EXERCISE MATERIAL:
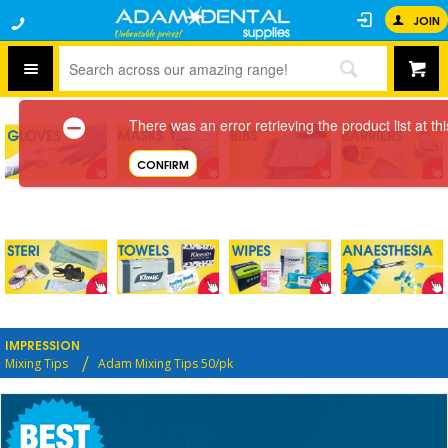
JOIN
There was an error retrieving the product list at thi
CONFIRM
IMPRESSION
Mixing Tips
Adam Mixing Tips 50/pk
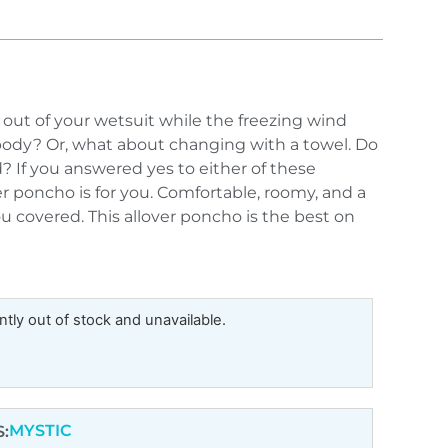
out of your wetsuit while the freezing wind
body? Or, what about changing with a towel. Do
? If you answered yes to either of these
er poncho is for you. Comfortable, roomy, and a
 covered. This allover poncho is the best on
ntly out of stock and unavailable.
MYSTIC
:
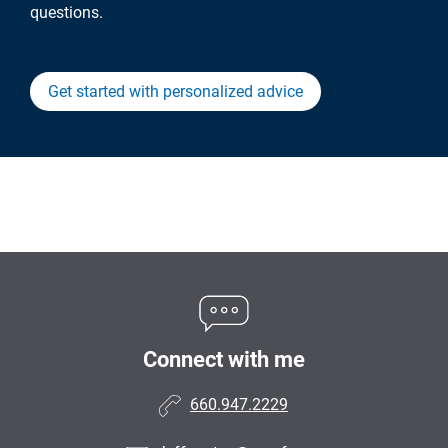
questions.
Get started with personalized advice
Connect with me
660.947.2229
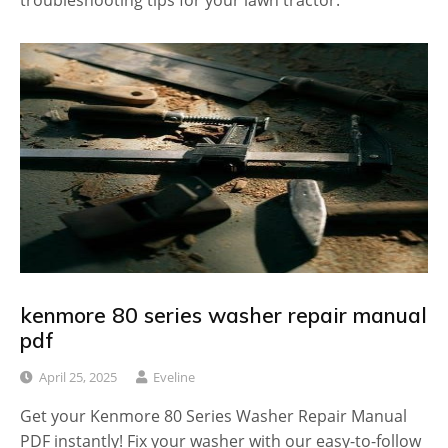
troubleshooting tips for your lawn tractor.
kenmore 80 series washer repair manual
pdf
April 25, 2025
Eveline
Get your Kenmore 80 Series Washer Repair Manual
PDF instantly! Fix your washer with our easy-to-follow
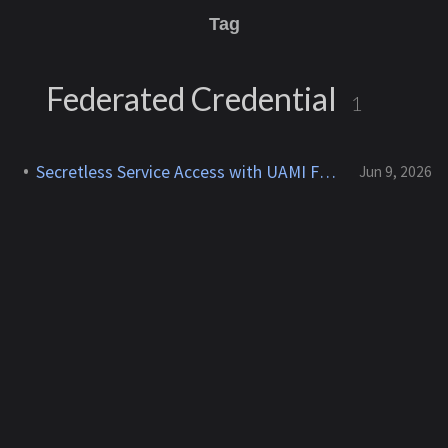
Tag
Federated Credential
1
Secretless Service Access with UAMI Federation
Jun 9, 2026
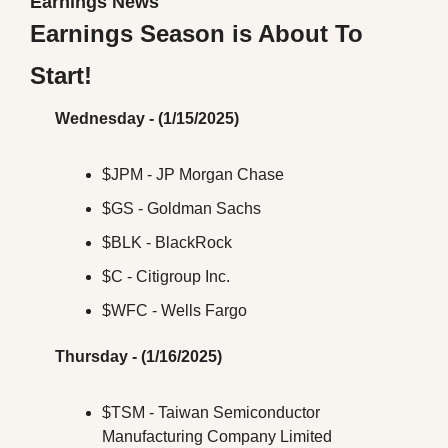
Earnings News
Earnings Season is About To 
Start!
Wednesday - (1/15/2025)
$JPM - JP Morgan Chase
$GS - Goldman Sachs
$BLK - BlackRock
$C - Citigroup Inc.
$WFC - Wells Fargo
Thursday - (1/16/2025)
$TSM - Taiwan Semiconductor 
Manufacturing Company Limited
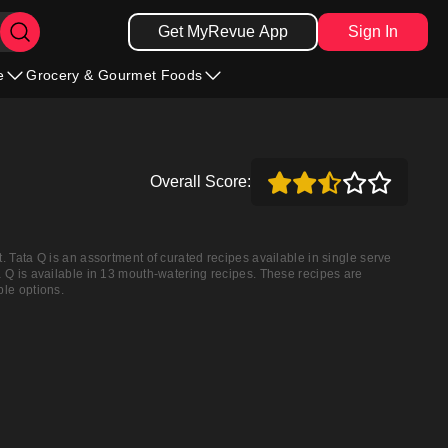
Get MyRevue App
Sign In
e
Grocery & Gourmet Foods
Overall Score:
. Tata Q is an assortment of curated recipes available in single serve
a Q is available in 13 mouth-watering recipes. These recipes are
ble options.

EXERCISE DESCRIPTION: Can you copy the listing from its first line through the line containing "Manufacturing Company Limited", both ends included, keeping every line unchanged and leaving out the pictures?

OUTPUT OF THE EXERCISE:
JOIN
There was an error retrieving the product list at thi
CONFIRM
IMPRESSION
Mixing Tips
Adam Mixing Tips 50/pk
out of your wetsuit while the freezing wind
body? Or, what about changing with a towel. Do
? If you answered yes to either of these
er poncho is for you. Comfortable, roomy, and a
 covered. This allover poncho is the best on
ntly out of stock and unavailable.
MYSTIC
:
questions.
Get started with personalized advice
Connect with me
660.947.2229
troubleshooting tips for your lawn tractor.
kenmore 80 series washer repair manual
pdf
April 25, 2025
Eveline
Get your Kenmore 80 Series Washer Repair Manual
PDF instantly! Fix your washer with our easy-to-follow
Tag
Federated Credential
1
Secretless Service Access with UAMI Federation
Jun 9, 2026
Earnings News
Earnings Season is About To 
Start!
Wednesday - (1/15/2025)
$JPM - JP Morgan Chase
$GS - Goldman Sachs
$BLK - BlackRock
$C - Citigroup Inc.
$WFC - Wells Fargo
Thursday - (1/16/2025)
$TSM - Taiwan Semiconductor 
Manufacturing Company Limited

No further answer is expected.